Commit Graph

43 Commits

Author SHA1 Message Date
Konstantin Belousov
d485c77f20 Remove #define _KERNEL hacks from libprocstat
Make sys/buf.h, sys/pipe.h, sys/fs/devfs/devfs*.h headers usable in
userspace, assuming that the consumer has an idea what it is for.
Unhide more material from sys/mount.h and sys/ufs/ufs/inode.h,
sys/ufs/ufs/ufsmount.h for consumption of userspace tools, with the
same caveat.

Remove unacceptable hack from usr.sbin/makefs which relied on sys/buf.h
being unusable in userspace, where it override struct buf with its own
definition.  Instead, provide struct m_buf and struct m_vnode and adapt
code to use local variants.

Reviewed by:	mckusick
Tested by:	pho
Sponsored by:	The FreeBSD Foundation
Differential revision:	https://reviews.freebsd.org/D28679
2021-02-21 11:38:21 +02:00
Kirk McKusick
5cc52631b3 Rewrite the disk I/O management system in fsck_ffs(8). Other than
making fsck_ffs(8) run faster, there should be no functional change.

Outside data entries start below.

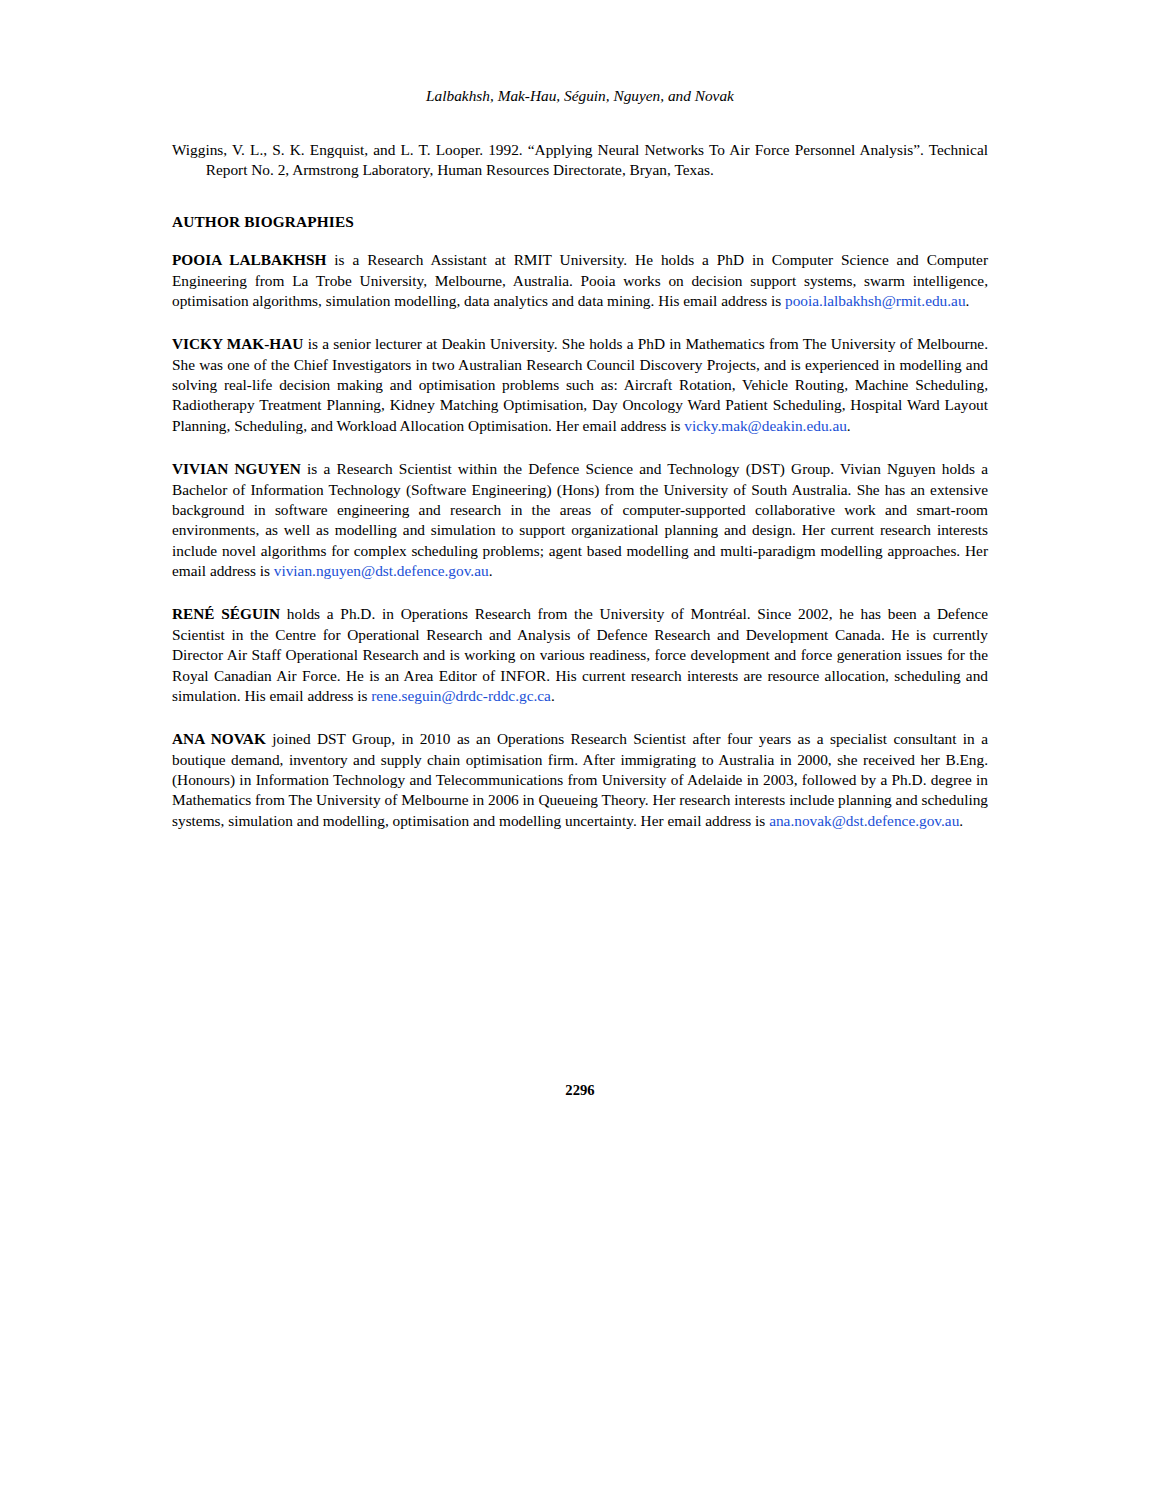Lalbakhsh, Mak-Hau, Séguin, Nguyen, and Novak
Wiggins, V. L., S. K. Engquist, and L. T. Looper. 1992. “Applying Neural Networks To Air Force Personnel Analysis”. Technical Report No. 2, Armstrong Laboratory, Human Resources Directorate, Bryan, Texas.
AUTHOR BIOGRAPHIES
POOIA LALBAKHSH is a Research Assistant at RMIT University. He holds a PhD in Computer Science and Computer Engineering from La Trobe University, Melbourne, Australia. Pooia works on decision support systems, swarm intelligence, optimisation algorithms, simulation modelling, data analytics and data mining. His email address is pooia.lalbakhsh@rmit.edu.au.
VICKY MAK-HAU is a senior lecturer at Deakin University. She holds a PhD in Mathematics from The University of Melbourne. She was one of the Chief Investigators in two Australian Research Council Discovery Projects, and is experienced in modelling and solving real-life decision making and optimisation problems such as: Aircraft Rotation, Vehicle Routing, Machine Scheduling, Radiotherapy Treatment Planning, Kidney Matching Optimisation, Day Oncology Ward Patient Scheduling, Hospital Ward Layout Planning, Scheduling, and Workload Allocation Optimisation. Her email address is vicky.mak@deakin.edu.au.
VIVIAN NGUYEN is a Research Scientist within the Defence Science and Technology (DST) Group. Vivian Nguyen holds a Bachelor of Information Technology (Software Engineering) (Hons) from the University of South Australia. She has an extensive background in software engineering and research in the areas of computer-supported collaborative work and smart-room environments, as well as modelling and simulation to support organizational planning and design. Her current research interests include novel algorithms for complex scheduling problems; agent based modelling and multi-paradigm modelling approaches. Her email address is vivian.nguyen@dst.defence.gov.au.
RENÉ SÉGUIN holds a Ph.D. in Operations Research from the University of Montréal. Since 2002, he has been a Defence Scientist in the Centre for Operational Research and Analysis of Defence Research and Development Canada. He is currently Director Air Staff Operational Research and is working on various readiness, force development and force generation issues for the Royal Canadian Air Force. He is an Area Editor of INFOR. His current research interests are resource allocation, scheduling and simulation. His email address is rene.seguin@drdc-rddc.gc.ca.
ANA NOVAK joined DST Group, in 2010 as an Operations Research Scientist after four years as a specialist consultant in a boutique demand, inventory and supply chain optimisation firm. After immigrating to Australia in 2000, she received her B.Eng. (Honours) in Information Technology and Telecommunications from University of Adelaide in 2003, followed by a Ph.D. degree in Mathematics from The University of Melbourne in 2006 in Queueing Theory. Her research interests include planning and scheduling systems, simulation and modelling, optimisation and modelling uncertainty. Her email address is ana.novak@dst.defence.gov.au.
2296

The original fsck_ffs(8) had its own disk I/O management system.
When gjournal(8) was added to FreeBSD 7, code was added to fsck_ffs(8)
to do the necessary gjournal rollback. Rather than use the existing
fsck_ffs(8) disk I/O system, it wrote its own from scratch. Similarly
when journalled soft updates were added in FreeBSD 9, code was added
to fsck_ffs(8) to do the necessary journal rollback. And once again,
rather than using either of the existing fsck_ffs(8) disk I/O
systems, it wrote its own from scratch. Lastly the fsdb(8) utility
uses the fsck_ffs(8) disk I/O management system. In preparation for
making the changes necessary to enable snapshots to be taken when
using journalled soft updates, it was necessary to have a single
disk I/O system used by all the various subsystems in fsck_ffs(8).

This commit merges the functionality required by all the different
subsystems into a single disk I/O system that supports all of their
needs. In so doing it picks up optimizations from each of them
with the results that each of the subsystems does fewer reads and
writes than it did with its own customized I/O system. It also
greatly simplifies making changes to fsck_ffs(8) since everything
goes through a single place. For example the ginode() function
fetches an inode from the disk. When inode check hashes were added,
they previously had to be checked in the code implementing inode
fetch in each of the three different disk I/O systems. Now they
need only be checked in ginode().

Tested by:    Peter Holm
Sponsored by: Netflix
2021-01-07 15:03:15 -08:00
Kirk McKusick
85ee267a3e Update the libufs cgget() and cgput() interfaces to have a similar
API to the sbget() and sbput() interfaces. Specifically they take
a file descriptor pointer rather than the struct uufsd *disk pointer
used by the libufs cgread() and cgwrite() interfaces. Update fsck_ffs
to use these revised interfaces.

No functional changes intended.

Sponsored by: Netflix
2020-09-19 22:48:30 +00:00
Kirk McKusick
0c08ecdff3 Inode check-hash errors were being reported after system crashes.
Trace the cause down to journalled soft updates recovery code in
fsck failing to recompute the check-hash after updating an inode.

As inode check-hash was first introduced to UFS in FreeBSD 13,
there is no need to MFC this commit.

Reported by:  Chuck Silvers
Sponsored by: Netflix
2020-04-10 23:58:07 +00:00
Kirk McKusick
2a18059670 Add an inode check-hash verification when running the journalled
soft update recovery code with the debugging (-d) option.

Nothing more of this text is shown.